In vitro studies on tRNA annealing and reverse transcription with mutant HIV-1 RNA templates

The human immunodeficiency virus type 1 (HIV-1) RNA genome encodes a semistable stem-loop structure, the US-PBS hairpin, which occludes part of the tRNA primer binding site (PBS). In previous studies, we demonstrated that mutations that alter the stability of the U5-PBS hairpin inhibit virus replication. A reverse transcription defect was measured in assays with the virion-extracted RNA-tRNA complexes. We now extend these studies with in vitro synthesized wild-type and mutant RNA templates that were tested in primer annealing and reverse transcription assays. The effect of annealing temperature and the presence of the viral nucleocapsid protein on reverse transcription was analyzed for the templates with a stabilized or destabilized U5-PBS hairpin, and in reactions initiated by tRNA or DNA primers.
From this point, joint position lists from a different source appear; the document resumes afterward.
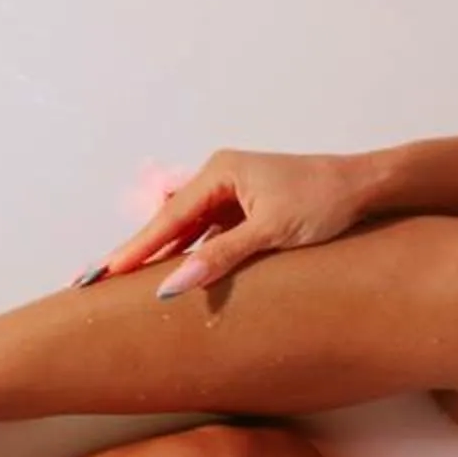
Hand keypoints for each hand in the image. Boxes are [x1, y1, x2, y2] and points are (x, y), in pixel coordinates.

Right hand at [94, 149, 378, 293]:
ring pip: (187, 231)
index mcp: (220, 172)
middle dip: (135, 252)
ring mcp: (232, 193)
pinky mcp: (246, 209)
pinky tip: (172, 276)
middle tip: (92, 280)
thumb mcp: (270, 232)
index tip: (102, 273)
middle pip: (169, 223)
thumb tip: (175, 283)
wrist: (365, 187)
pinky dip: (190, 255)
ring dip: (161, 257)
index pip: (167, 219)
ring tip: (120, 284)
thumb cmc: (324, 201)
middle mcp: (220, 177)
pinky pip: (207, 235)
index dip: (133, 249)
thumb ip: (220, 257)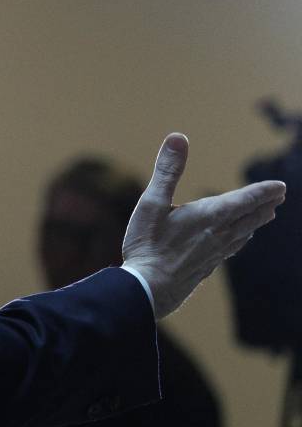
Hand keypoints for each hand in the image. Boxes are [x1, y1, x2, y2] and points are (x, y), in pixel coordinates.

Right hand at [122, 133, 286, 319]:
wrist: (148, 289)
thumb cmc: (147, 245)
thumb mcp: (151, 203)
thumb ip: (167, 170)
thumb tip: (177, 137)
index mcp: (209, 216)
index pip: (244, 200)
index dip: (263, 191)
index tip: (279, 186)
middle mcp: (218, 235)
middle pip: (249, 217)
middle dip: (264, 205)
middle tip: (279, 196)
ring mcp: (214, 253)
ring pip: (243, 234)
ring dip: (256, 222)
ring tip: (266, 216)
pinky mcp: (206, 268)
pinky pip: (231, 250)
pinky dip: (241, 240)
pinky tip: (237, 242)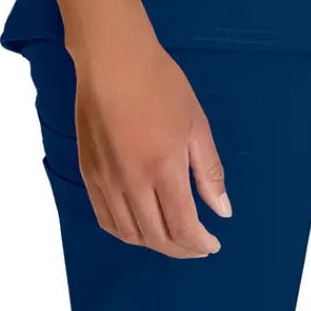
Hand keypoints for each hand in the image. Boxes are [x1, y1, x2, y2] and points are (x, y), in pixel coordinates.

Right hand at [71, 42, 233, 258]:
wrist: (113, 60)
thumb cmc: (160, 84)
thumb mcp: (196, 124)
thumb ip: (209, 172)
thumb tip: (222, 211)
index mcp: (163, 169)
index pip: (182, 227)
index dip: (200, 244)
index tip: (213, 245)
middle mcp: (131, 183)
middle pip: (156, 238)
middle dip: (181, 249)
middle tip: (198, 246)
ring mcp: (106, 180)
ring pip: (129, 234)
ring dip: (154, 244)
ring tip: (173, 237)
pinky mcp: (88, 174)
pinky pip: (106, 218)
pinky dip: (126, 232)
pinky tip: (141, 225)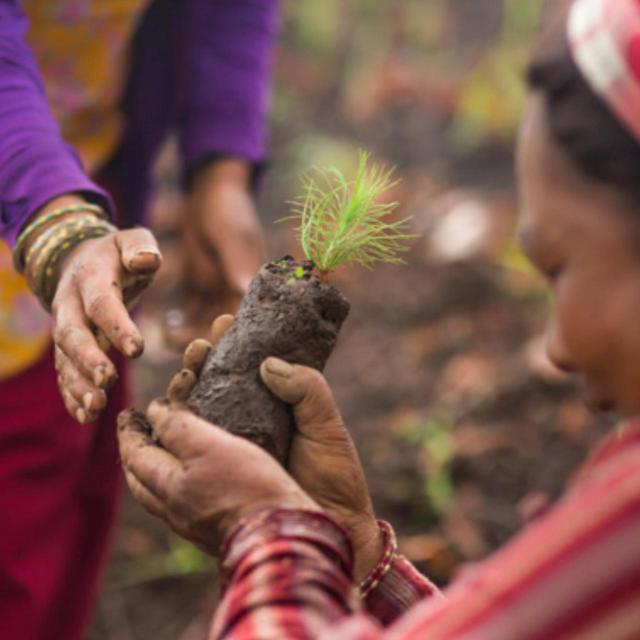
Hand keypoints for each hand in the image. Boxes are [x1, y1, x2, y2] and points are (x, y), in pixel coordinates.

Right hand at [51, 222, 160, 422]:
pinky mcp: (66, 348)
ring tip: (95, 409)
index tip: (137, 348)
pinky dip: (72, 395)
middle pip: (72, 335)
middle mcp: (69, 305)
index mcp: (90, 277)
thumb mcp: (132, 239)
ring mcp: (64, 328)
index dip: (117, 325)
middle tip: (107, 383)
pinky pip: (64, 373)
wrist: (81, 261)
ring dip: (78, 385)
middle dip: (88, 360)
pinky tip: (86, 416)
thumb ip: (141, 247)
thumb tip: (147, 260)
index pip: (102, 303)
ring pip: (64, 360)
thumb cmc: (118, 254)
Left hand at [117, 401, 318, 553]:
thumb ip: (179, 427)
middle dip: (134, 454)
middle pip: (140, 481)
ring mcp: (194, 527)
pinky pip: (181, 507)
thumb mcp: (212, 445)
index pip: (137, 454)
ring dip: (153, 473)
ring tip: (160, 455)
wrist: (279, 537)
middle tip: (136, 433)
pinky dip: (175, 487)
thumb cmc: (249, 486)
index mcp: (170, 488)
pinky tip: (192, 482)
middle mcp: (175, 511)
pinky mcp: (215, 533)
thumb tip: (156, 412)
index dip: (130, 430)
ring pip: (159, 497)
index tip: (128, 412)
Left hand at [166, 159, 264, 348]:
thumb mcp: (233, 237)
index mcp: (252, 282)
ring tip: (169, 339)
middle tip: (186, 351)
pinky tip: (167, 325)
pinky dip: (181, 321)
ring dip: (191, 333)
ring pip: (206, 322)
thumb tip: (245, 291)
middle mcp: (237, 291)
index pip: (246, 315)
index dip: (232, 333)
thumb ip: (237, 264)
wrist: (211, 191)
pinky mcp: (201, 285)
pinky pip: (191, 311)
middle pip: (225, 324)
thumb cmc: (228, 211)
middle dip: (208, 340)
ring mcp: (219, 289)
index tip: (213, 346)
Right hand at [168, 317, 382, 581]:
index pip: (247, 363)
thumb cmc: (334, 476)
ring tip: (184, 373)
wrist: (329, 528)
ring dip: (184, 388)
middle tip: (198, 348)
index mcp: (274, 403)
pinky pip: (190, 447)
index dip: (231, 341)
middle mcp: (247, 420)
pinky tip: (164, 416)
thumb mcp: (327, 426)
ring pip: (195, 410)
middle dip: (200, 360)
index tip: (222, 323)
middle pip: (213, 381)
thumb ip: (308, 390)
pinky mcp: (216, 471)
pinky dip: (174, 429)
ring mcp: (229, 445)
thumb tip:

The results of this in vitro assay are consistent with the in vivo findings, in that both tRNA annealing and initiation of reverse transcription are sensitive to stable template RNA structure. Reverse transcription initiated by a DNA primer is less hindered by secondary structure in the RNA template than tRNA primed reactions. The inhibitory effect of template structure on tRNA-primed reverse transcription is more pronounced in this in vitro assay compared with the in vivo material, indicating that the heat-annealed RNA-tRNA complex differs from the virion-extracted viral RNA-tRNA complex.